### Passage given
----
# My gosh US to get more traffic...



## Will2 (Mar 20, 2013)

Cross-Canada route severed after Ontario bridge appears to split apart Northern Ontario bridge fails in cold, severing Trans-Canada Highway - Thunder Bay - CBC News wow, just wow, how long does it take to fix, no idea.

This newly built bridge. the Only one connecting eastern and western Canada along the trans Canada highway has broke in cold weather...

This is a major problem.

We had natural gas substations fail and blow up in cold weather but this is a new one.

This is a brand new bridge too.

http://www.tbnewswatch.com/News/379810/Newly_constructed_Nipigon_Bridge_splits_in_cold_

US should get increased traffic to pigeon river as a result. also winnipeg grand fork and sprague

Can you believe that. Canada only has one road connecting the east and west of Canada ..!!! and it broke.

It creates quite an issue for legal stuff too, as Thunder Bay is the District seat for court, and sends people out and about.
----
### Job A
Does each statement agree with the bridge post? Answer yes or no for each and quote the deciding words. (i) The bridge that failed was newly built. (ii) The poster gives an estimate of how long the repair will take. (iii) Thunder Bay is the District seat for court.
### Job B
Repeat the bridge post between "# My gosh US" and "fix, no idea.", inclusive.
Use only the bridge post for your answers and bring in no outside knowledge.

### Data provided
----
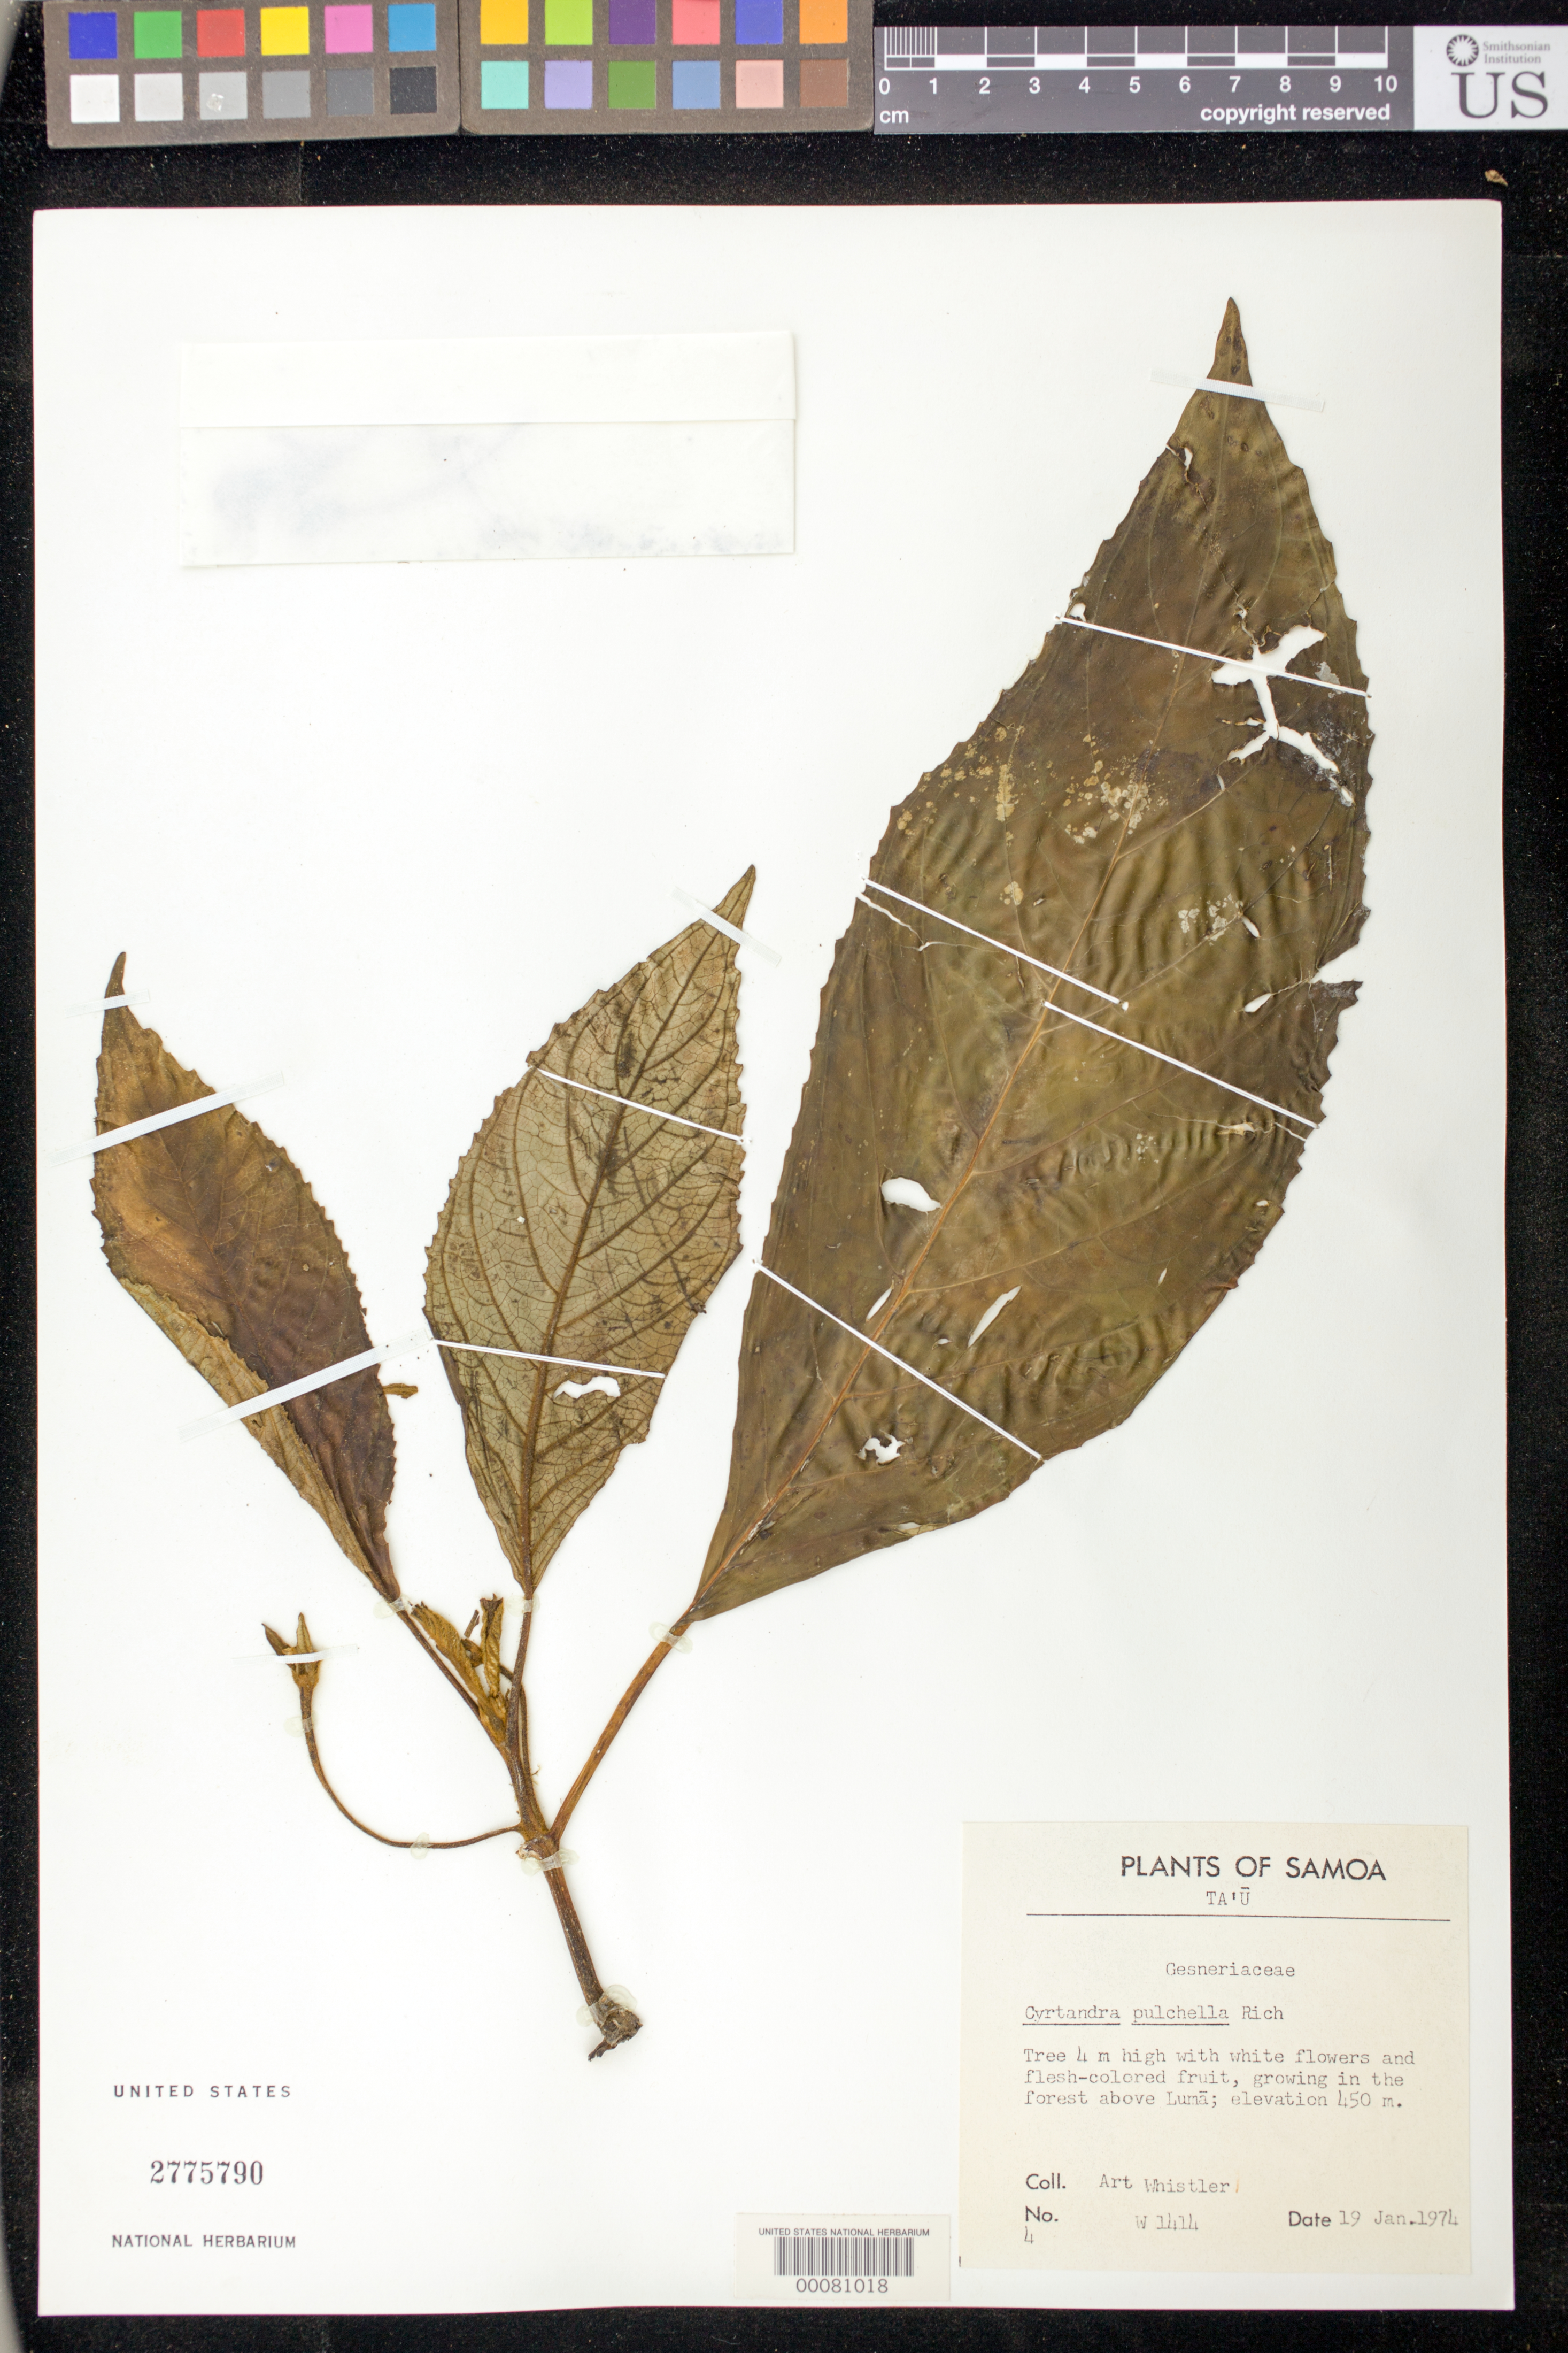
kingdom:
----
### Worked solution A
(i) Yes: "This is a brand new bridge too."
(ii) No: "how long does it take to fix, no idea."
(iii) Yes: "Thunder Bay is the District seat for court"

### Worked solution B
# My gosh US to get more traffic...



## Will2 (Mar 20, 2013)

Cross-Canada route severed after Ontario bridge appears to split apart Northern Ontario bridge fails in cold, severing Trans-Canada Highway - Thunder Bay - CBC News wow, just wow, how long does it take to fix, no idea.